Salary cuts and cost savings are part of a Jersey Oil & Gas strategy to maintain a lean operation that it believes will help it make money at less than $30 per barrel.
The company said further cost savings and salary reductions should enable it to continue operating with its existing cash resources into 2017 as it pursues its acquisition strategy in a difficult North Sea market
Jersey has no existing debt, a clean balance sheet, access to debt capital and significant tax losses available to acquire interests in lower cost tie back fields capable of generating cash in the low oil price environment.
The company aims to move from asset-related to “more probable corporate opportunities”.
Meanwhile, Jersey and its co-venturer, CIECO Exploration and Production (UK) are currently seeking farm-in partners for their Cortina blocks in the Central North Sea, awarded in the 28th Licencing Round, having completed planned technical studies.
Two large medium risk oil prospects have been identified with estimated volumes of 300 and 212 million stock-tank barrels respectively.
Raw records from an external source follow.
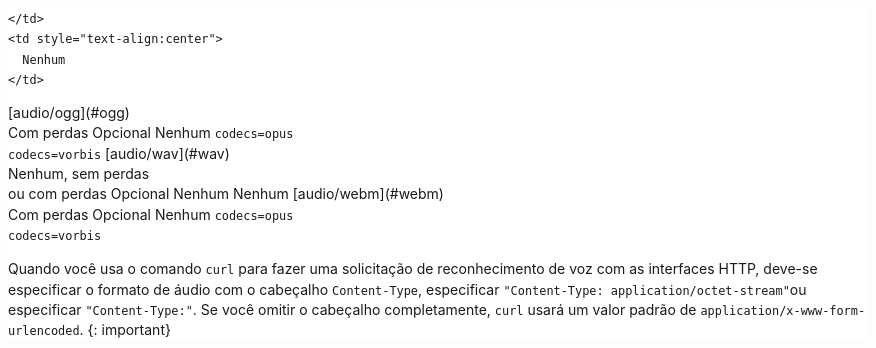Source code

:     </td>
    <td style="text-align:center">
      Nenhum
    </td>
  </tr>
  <tr>
    <td style="text-align:left">
      [audio/ogg](#ogg)<br/>Com perdas
    </td>
    <td style="text-align:center">
      Opcional
    </td>
    <td style="text-align:center">
      Nenhum
    </td>
    <td style="text-align:center">
      <code>codecs=opus</code><br/><code>codecs=vorbis</code>
    </td>
  </tr>
  <tr>
    <td style="text-align:left">
      [audio/wav](#wav)<br/>Nenhum, sem perdas<br/>ou com perdas
    </td>
    <td style="text-align:center">
      Opcional
    </td>
    <td style="text-align:center">
      Nenhum
    </td>
    <td style="text-align:center">
      Nenhum
    </td>
  </tr>
  <tr>
    <td style="text-align:left">
      [audio/webm](#webm)<br/>Com perdas
    </td>
    <td style="text-align:center">
      Opcional
    </td>
    <td style="text-align:center">
      Nenhum
    </td>
    <td style="text-align:center">
      <code>codecs=opus</code><br/><code>codecs=vorbis</code>
    </td>
  </tr>
</table>

Quando você usa o comando `curl` para fazer uma solicitação de reconhecimento de voz com as interfaces HTTP, deve-se especificar o formato de áudio com o cabeçalho `Content-Type`, especificar `"Content-Type: application/octet-stream"`ou especificar `"Content-Type:"`. Se você omitir o cabeçalho completamente, `curl` usará um valor padrão de `application/x-www-form-urlencoded`.
{: important}
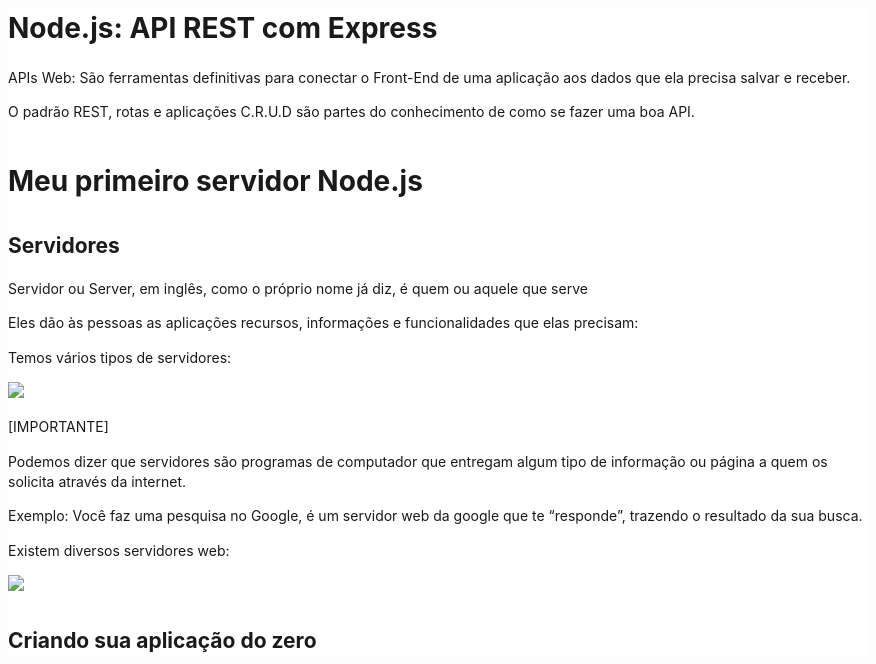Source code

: # Node.js: API REST com Express

  

APIs Web: São ferramentas definitivas para conectar o Front-End de uma aplicação aos dados que ela precisa salvar e receber.

  

O padrão REST, rotas e aplicações C.R.U.D são partes do conhecimento de como se fazer uma boa API.

  
  
  

# Meu primeiro servidor Node.js

  

## Servidores

  

Servidor ou Server, em inglês, como o próprio nome já diz, é quem ou aquele que serve

  

Eles dão às pessoas as aplicações recursos, informações e funcionalidades que elas precisam:

  

Temos vários tipos de servidores:

  

![](https://lh5.googleusercontent.com/3h_B0WvOtkjNEYKuUiZS5s3lXmtLaFtSpmJhHffCF6-wDCBr8W5CrxRZAYLxyOIATfjdro3560xJUhH3Y6YIu0dc1Jrm91YNccwJXlwdJGnRmfcTz5ExWMO2ZV9x7cUqt_ji769uSXj6840TmoeJVM0)

  
  

[IMPORTANTE]

  

Podemos dizer que servidores são programas de computador que entregam algum tipo de informação ou página a quem os solicita através da internet.

  

Exemplo: Você faz uma pesquisa no Google, é um servidor web da google que te “responde”, trazendo o resultado da sua busca.

  
  
  
  

Existem diversos servidores web:

  

![](https://lh3.googleusercontent.com/poqI6PYRpuv4JvUjzILG5NY3GDa4AYGMmI3S-5PIZ73O4-6lSdIx0I7tLPQjw1zPnp-FNMCNRB_rTTloXCRtmXMdpjtSuEvN-6PrVzxgHrvw1KBFCi1DF1zKmVylMkmXLlXjaVWs0nOgHbZPZnS6bjc)

  
  
  
  

## Criando sua aplicação do zero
The acreage lies in a proven, light oil fairway close to the Buchan and Tweedsmuir oilfields with access to surrounding infrastructure. A farm-out process is underway with initial interest expressed by several parties.
Jersey has relinquished its Liberator field licence citing “onerous” licence fees, forgoing its 10% carried interest in this licence.
A decision by the joint venture partners has also been made to relinquish its Romeo field licence from February 11.
Chief executive Andrew Benitz, said: “We believe that the recent oil price decline will create significant opportunities during 2016 for those entering the market and that Jersey Oil & Gas is very well positioned to take advantage of this opportune environment for acquirers.
“We are also excited to announce the launch of the Cortina farm-out process, which benefits from two identified oil prospects with significant resource potential, located in a prolific, proven light oil fairway.”